The film stars Carly Tatiana Pandza in a haunting lead performance and benefits enormously from her emotional precision. A recipient of the Cecil B. DeMille Screen Acting Award and a trained performer across stage and screen, Pandza brings compelling depth to the role of Stevie—balancing grief and obsession with clarity, and delivering a mix of raw vulnerability and calculated intensity that anchors the film.

Generation Well
Carly Tatiana Pandza in Generation Well

The film’s writer-director Jack Serra, born in 1999 in Birmingham, Alabama, began making films in his early teens and has since developed a diverse portfolio spanning narrative shorts, music videos, and commercial work. In 2021, he began production on his first feature and now operates under his own banner, ARZ Pictures. Serra studied at the University of Texas at Austin and later at the New York Film Academy—experiences that shaped his formal yet emotionally incisive approach to storytelling. With Generation Well, Serra draws from personal experience to craft a cinematic meditation on longing, loss, and identity.

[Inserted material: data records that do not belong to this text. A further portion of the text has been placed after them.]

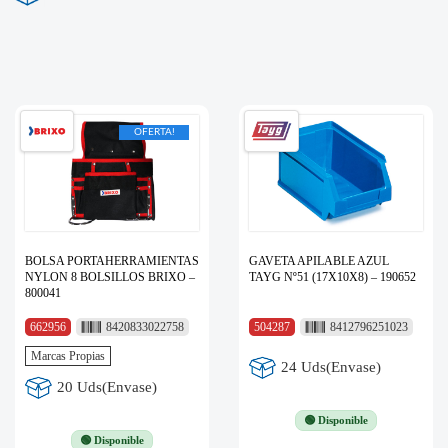
OFERTA!
BOLSA PORTAHERRAMIENTAS
GAVETA APILABLE AZUL
NYLON 8 BOLSILLOS BRIXO –
TAYG Nº51 (17X10X8) – 190652
800041
662956
8420833022758
504287
8412796251023
Marcas Propias
24 Uds(Envase)
20 Uds(Envase)
🟢 Disponible
🟢 Disponible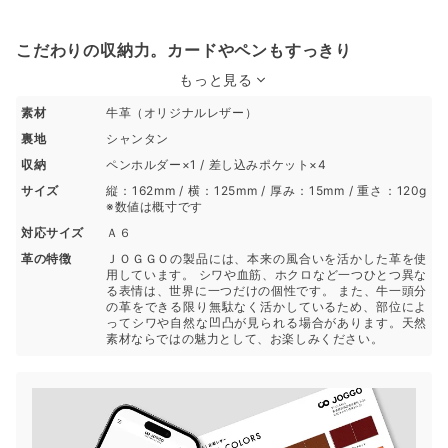
こだわりの収納力。カードやペンもすっきり
もっと見る
素材
牛革（オリジナルレザー）
裏地
シャンタン
収納
ペンホルダー×1 / 差し込みポケット×4
サイズ
縦：162mm / 横：125mm / 厚み：15mm / 重さ：120g
※数値は概寸です
対応サイズ
Ａ６
革の特徴
ＪＯＧＧＯの製品には、本来の風合いを活かした革を使
用しています。 シワや血筋、ホクロなど一つひとつ異な
る表情は、世界に一つだけの個性です。 また、牛一頭分
の革をできる限り無駄なく活かしているため、部位によ
ってシワや自然な凹凸が見られる場合があります。天然
素材ならではの魅力として、お楽しみください。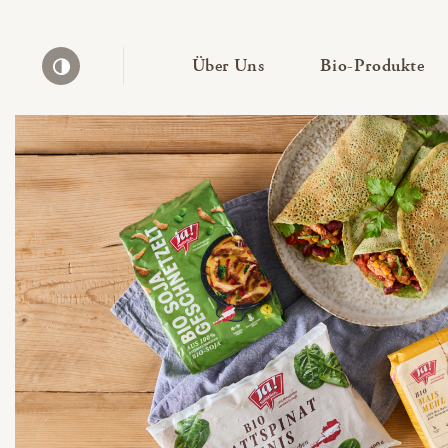
— Untermenü ausklapp
— 
Über Uns
Bio-Produkte
Kontrast erhöhen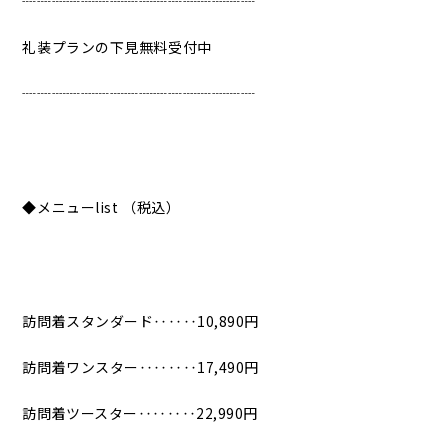
┈┈┈┈┈┈┈┈┈┈┈┈┈┈┈┈
礼装プランの下見無料受付中
┈┈┈┈┈┈┈┈┈┈┈┈┈┈┈┈
◆メニューlist （税込）
訪問着スタンダード‥‥‥10,890円
訪問着ワンスター‥‥‥‥17,490円
訪問着ツースター‥‥‥‥22,990円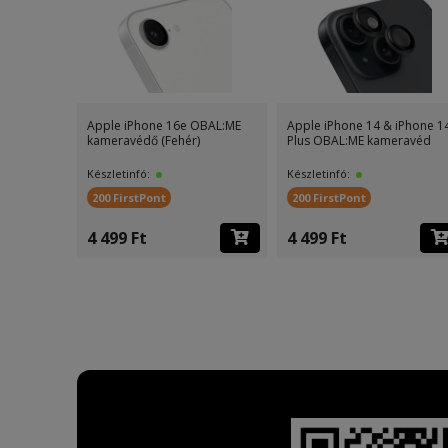
Apple iPhone 16e OBAL:ME
Apple iPhone 14 & iPhone 1
kameravédő (Fehér)
Plus OBAL:ME kameravéd
Készletinfó:
Készletinfó:
200 FirstPont
200 FirstPont
4 499 Ft
4 499 Ft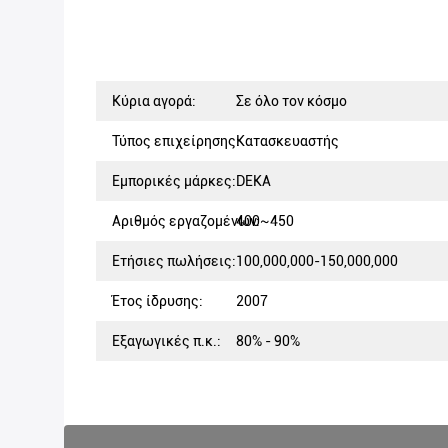
Κύρια αγορά:
Σε όλο τον κόσμο
Τύπος επιχείρησης:
Κατασκευαστής
Εμπορικές μάρκες:
DEKA
Αριθμός εργαζομένων:
400~450
Ετήσιες πωλήσεις:
100,000,000-150,000,000
Έτος ίδρυσης:
2007
Εξαγωγικές π.κ.:
80% - 90%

Jack Serra, writer and director of Generation Well

In his director’s statement, Serra shares: “After losing my father early last year, I became interested in the concept of finality and what someone might do to be in the presence of a deceased loved one again. With this film, I aim to explore the gray area between love and longing, while focusing on the concept of generational trauma through the lens of addiction.” That thematic ambition is evident throughout the film, which remains both emotionally intimate and psychologically unsettling. The script intentionally withholds answers, allowing viewers to share in Stevie’s disoriented perspective—uncertain whether the officer’s resemblance is coincidence, projection, or something more complex.

Indie Short Fest praises Generation Well for its narrative restraint, atmospheric direction, and standout central performance. With haunting visuals and a sharply focused character study, the film invites audiences to engage with difficult emotional questions—without offering easy resolution. A fiercely intelligent and emotionally unsettling piece of work that challenges perceptions of grief, memory, and identity.

Other Standout Winners of the June 2025 Edition

Best Foreign-Language Short was awarded to Dolldays, a Norwegian drama written and directed by Morten Hansen. Set in a quiet village where men struggle to express their emotions, the film follows an unconventional group therapy program—ventriloquism—introduced to combat rising depression rates among men. With warmth, irony, and deeply personal insight, Dolldays explores masculinity across generations through the relationship between a father and son, offering a quietly powerful reflection on vulnerability and connection.

Dolldays

Award of Excellence went to Poolboy, a darkly comic and emotionally rich short by Haoran Ma (USA). The film follows Kaspar, a newly diagnosed cancer patient, as he wanders through a sun-scorched Los Angeles, slipping between surreal memory and stark reality in search of meaning. Blending existential dread with deadpan humor and lyrical visuals, Poolboy is a meditation on mortality, childhood dreams, and the small, quiet triumph of choosing to live.